Exploration is the journey itself; there is no “destination” for the child. I often wonder at what point in our lives do we lose the child’s natural ability to be fully present in the moment and take pleasure in such simple joys? Watching our daughter play, though, provides hope that, despite having grown up, we will be able to recapture at least a small part of this essence of childhood.

Unfortunately, it doesn’t come naturally to us anymore; we must live intentionally now and compel ourselves to silence the noisy humdrum percolating through our heads and force our eyes to truly see what is before us, to allow ourselves to feel – truly feel – with all senses engaged, and to reflect on these simple moments that can carry such momentous power: the power to heal, to soothe, to invigorate, and to inspire both gratitude and grace.
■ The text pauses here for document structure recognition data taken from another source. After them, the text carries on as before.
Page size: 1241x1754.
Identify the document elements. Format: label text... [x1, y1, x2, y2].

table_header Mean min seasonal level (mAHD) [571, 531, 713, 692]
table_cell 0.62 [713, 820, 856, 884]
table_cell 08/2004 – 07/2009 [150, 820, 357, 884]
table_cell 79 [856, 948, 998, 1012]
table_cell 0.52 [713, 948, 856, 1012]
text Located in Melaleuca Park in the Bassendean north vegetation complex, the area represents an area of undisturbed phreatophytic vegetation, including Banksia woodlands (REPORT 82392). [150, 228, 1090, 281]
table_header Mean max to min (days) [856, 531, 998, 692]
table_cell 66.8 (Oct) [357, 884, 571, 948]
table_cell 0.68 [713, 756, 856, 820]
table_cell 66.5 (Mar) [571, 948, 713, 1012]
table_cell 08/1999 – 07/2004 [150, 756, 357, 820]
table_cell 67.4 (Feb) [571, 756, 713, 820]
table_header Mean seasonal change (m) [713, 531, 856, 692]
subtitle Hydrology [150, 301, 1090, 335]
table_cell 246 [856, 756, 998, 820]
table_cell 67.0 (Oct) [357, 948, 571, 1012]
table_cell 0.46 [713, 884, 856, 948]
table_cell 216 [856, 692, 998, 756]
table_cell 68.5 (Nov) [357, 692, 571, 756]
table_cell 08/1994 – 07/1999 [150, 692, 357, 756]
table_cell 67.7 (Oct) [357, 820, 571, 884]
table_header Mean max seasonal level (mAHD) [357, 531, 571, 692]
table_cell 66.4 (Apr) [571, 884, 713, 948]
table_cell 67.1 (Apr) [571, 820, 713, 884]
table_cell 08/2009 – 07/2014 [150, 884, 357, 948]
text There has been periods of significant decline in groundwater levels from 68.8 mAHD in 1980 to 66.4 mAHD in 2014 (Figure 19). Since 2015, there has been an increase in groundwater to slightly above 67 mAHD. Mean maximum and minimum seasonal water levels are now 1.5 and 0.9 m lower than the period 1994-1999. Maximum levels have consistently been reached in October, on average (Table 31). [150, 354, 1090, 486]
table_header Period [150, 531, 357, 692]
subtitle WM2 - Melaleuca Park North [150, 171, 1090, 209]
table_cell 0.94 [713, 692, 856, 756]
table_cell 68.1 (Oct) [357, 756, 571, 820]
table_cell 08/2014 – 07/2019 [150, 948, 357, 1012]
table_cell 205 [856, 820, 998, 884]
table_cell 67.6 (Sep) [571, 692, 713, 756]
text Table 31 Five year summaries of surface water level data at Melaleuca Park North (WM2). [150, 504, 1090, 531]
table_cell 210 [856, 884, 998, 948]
Here she exerts maximum effort to move a large stone.

Allowing our daughter the opportunity to lead forces us to slow down, to observe more carefully, to linger more often. In following our child, we are slowly reconnecting with nature as well. Our daughter’s questions prompt us to learn more about the flora and fauna in our area, and who knows where these investigations may take us. Children are naturally curious, and it is our job as parents to support and encourage their innate lust for learning.

She counts several rocks she has discovered along the way.
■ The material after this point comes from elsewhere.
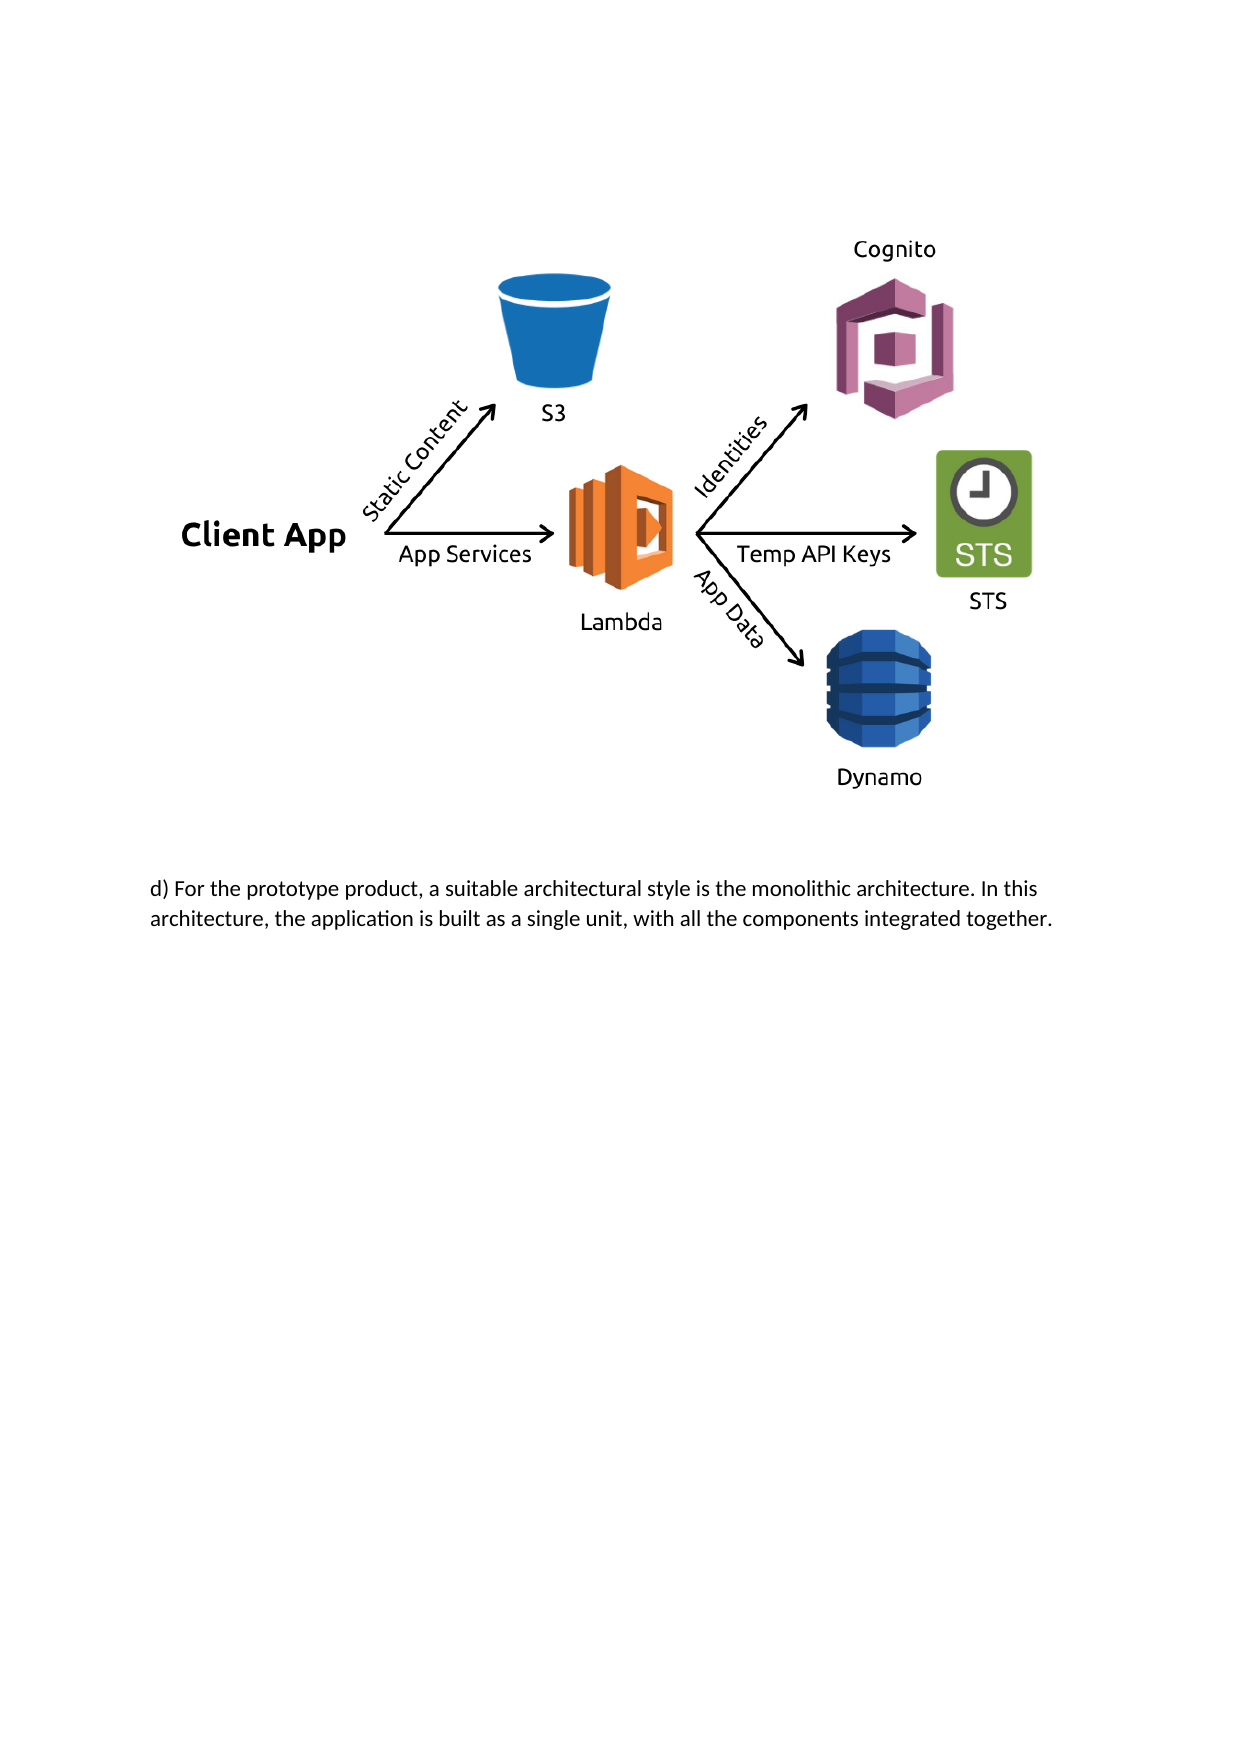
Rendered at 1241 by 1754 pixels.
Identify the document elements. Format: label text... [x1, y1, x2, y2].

text d) For the prototype product, a suitable architectural style is the monolithic architecture. In this architecture, the application is built as a single unit, with all the components integrated together. [150, 874, 1090, 932]
picture [150, 150, 1091, 856]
On our hiking expeditions, Lilly frequently pauses to examine something – moss on a nearby rock or some type of fungus growing on a fallen tree. She loves searching for stones, gathering as many as she can muster and holding them in her arms. She observes whether they are big and heavy or small and light. She counts each one as she adds it to her collection. Occasionally she will come across a stick that has an interesting shape or some other attribute that attracts her attention, and she adopts it for the remainder of our journey.

On our most recent excursion, Lilly noticed several fallen logs lying by the side of the trail. Without hesitation, she climbed up onto one of them. As she raised her body to an erect position, her balance gave way and she began to teeter. Watching her, I could see her confidence begin to waver, the self-doubt in her own abilities rudely forced its way into her mind.

A moment later, she managed to regain her balance and as she extended her arms away from her body, she took the smallest step forward — and then another as her arms moved in conjunction with her legs. Her back straighter now, she took another step forward. No longer was it small and hesitating. She stepped forward confidently, perfectly balanced; a wide smile erupted across her face and she shouted, “I did it!”

A moment of pure joy! What a sense of accomplishment she feels!

Yes, baby girl, you did it! You’re learning to trust in yourself and to stand up to fear, to attempt new things and to overcome failure.

Some may view our hikes as only a simple walk in the woods, a momentary excursion from the real world.

But I know better. Beneath these towering trees, our daughter is refining her character; she is learning concentration, perseverance, and patience among countless other things.

As I travel behind her through these woods, she — self-assured and determined — knowing exactly which way she wants to go, I expect there will be many more trails she will blaze ahead.

All we have to do is follow our child.

Just like an Italian physician-turned-educator by the name of Maria Montessori discovered so many years ago.